## MATERIAL SHOWN
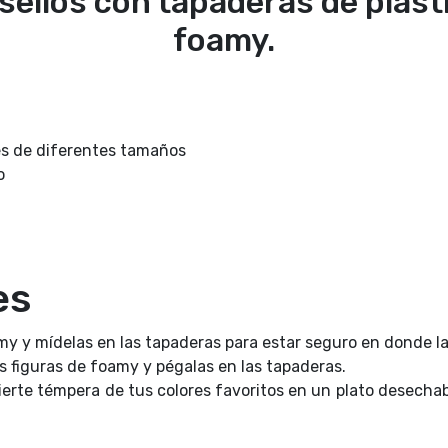
 sellos con tapaderas de plásti
foamy.
es de diferentes tamaños
o
es
amy y mídelas en las tapaderas para estar seguro en donde la
as figuras de foamy y pégalas en las tapaderas.
ierte témpera de tus colores favoritos en un plato desechabl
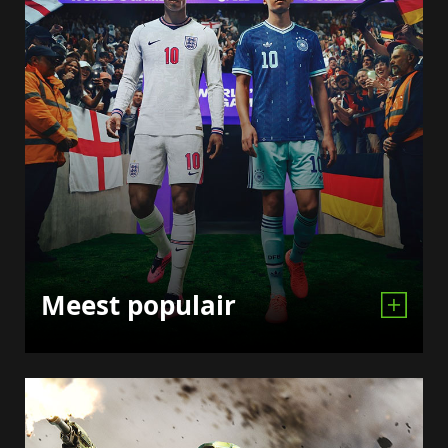
Meest populair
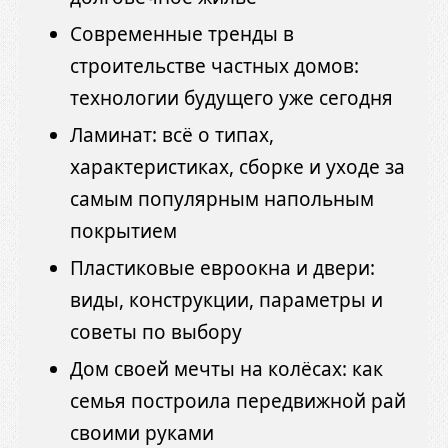
Современные тренды в
строительстве частных домов:
технологии будущего уже сегодня
Ламинат: всё о типах,
характеристиках, сборке и уходе за
самым популярным напольным
покрытием
Пластиковые евроокна и двери:
виды, конструкции, параметры и
советы по выбору
Дом своей мечты на колёсах: как
семья построила передвижной рай
своими руками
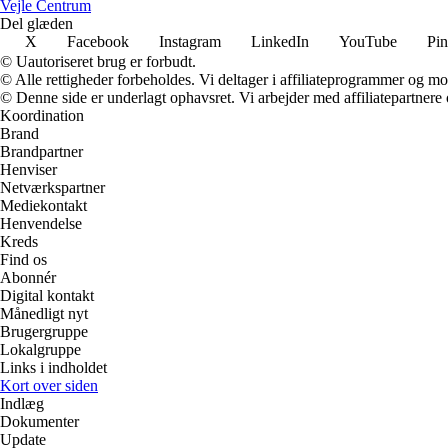
Vejle Centrum
Del glæden
X
Facebook
Instagram
LinkedIn
YouTube
Pin
© Uautoriseret brug er forbudt.
© Alle rettigheder forbeholdes. Vi deltager i affiliateprogrammer og mo
© Denne side er underlagt ophavsret. Vi arbejder med affiliatepartnere 
Koordination
Brand
Brandpartner
Henviser
Netværkspartner
Mediekontakt
Henvendelse
Kreds
Find os
Abonnér
Digital kontakt
Månedligt nyt
Brugergruppe
Lokalgruppe
Links i indholdet
Kort over siden
Indlæg
Dokumenter
Update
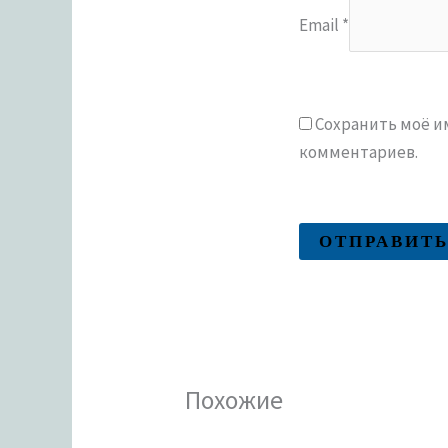
Email
*
Сохранить моё им
комментариев.
Похожие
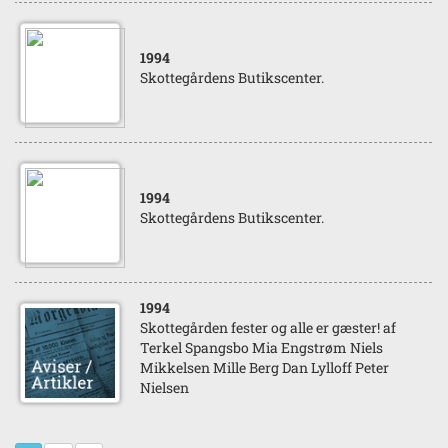
1994
Skottegårdens Butikscenter.
1994
Skottegårdens Butikscenter.
1994
Skottegården fester og alle er gæster! af
Terkel Spangsbo Mia Engstrøm Niels
Mikkelsen Mille Berg Dan Lylloff Peter
Nielsen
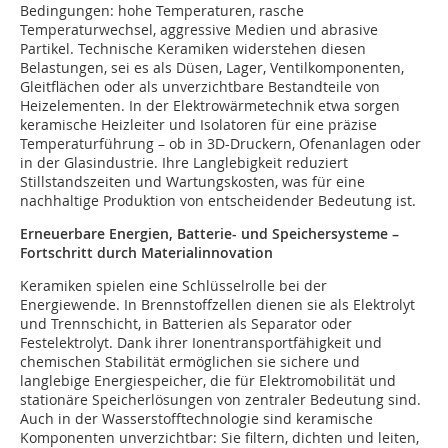
Bedingungen: hohe Temperaturen, rasche
Temperaturwechsel, aggressive Medien und abrasive
Partikel. Technische Keramiken widerstehen diesen
Belastungen, sei es als Düsen, Lager, Ventilkomponenten,
Gleitflächen oder als unverzichtbare Bestandteile von
Heizelementen. In der Elektrowärmetechnik etwa sorgen
keramische Heizleiter und Isolatoren für eine präzise
Temperaturführung – ob in 3D-Druckern, Ofenanlagen oder
in der Glasindustrie. Ihre Langlebigkeit reduziert
Stillstandszeiten und Wartungskosten, was für eine
nachhaltige Produktion von entscheidender Bedeutung ist.
Erneuerbare Energien, Batterie- und Speichersysteme –
Fortschritt durch Materialinnovation
Keramiken spielen eine Schlüsselrolle bei der
Energiewende. In Brennstoffzellen dienen sie als Elektrolyt
und Trennschicht, in Batterien als Separator oder
Festelektrolyt. Dank ihrer Ionentransportfähigkeit und
chemischen Stabilität ermöglichen sie sichere und
langlebige Energiespeicher, die für Elektromobilität und
stationäre Speicherlösungen von zentraler Bedeutung sind.
Auch in der Wasserstofftechnologie sind keramische
Komponenten unverzichtbar: Sie filtern, dichten und leiten,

## AIM OF THE EXERCISE
Working through the entries above, copy every line in which "keramische" is found.

## EXERCISE RESULT
keramische Heizleiter und Isolatoren für eine präzise
Auch in der Wasserstofftechnologie sind keramische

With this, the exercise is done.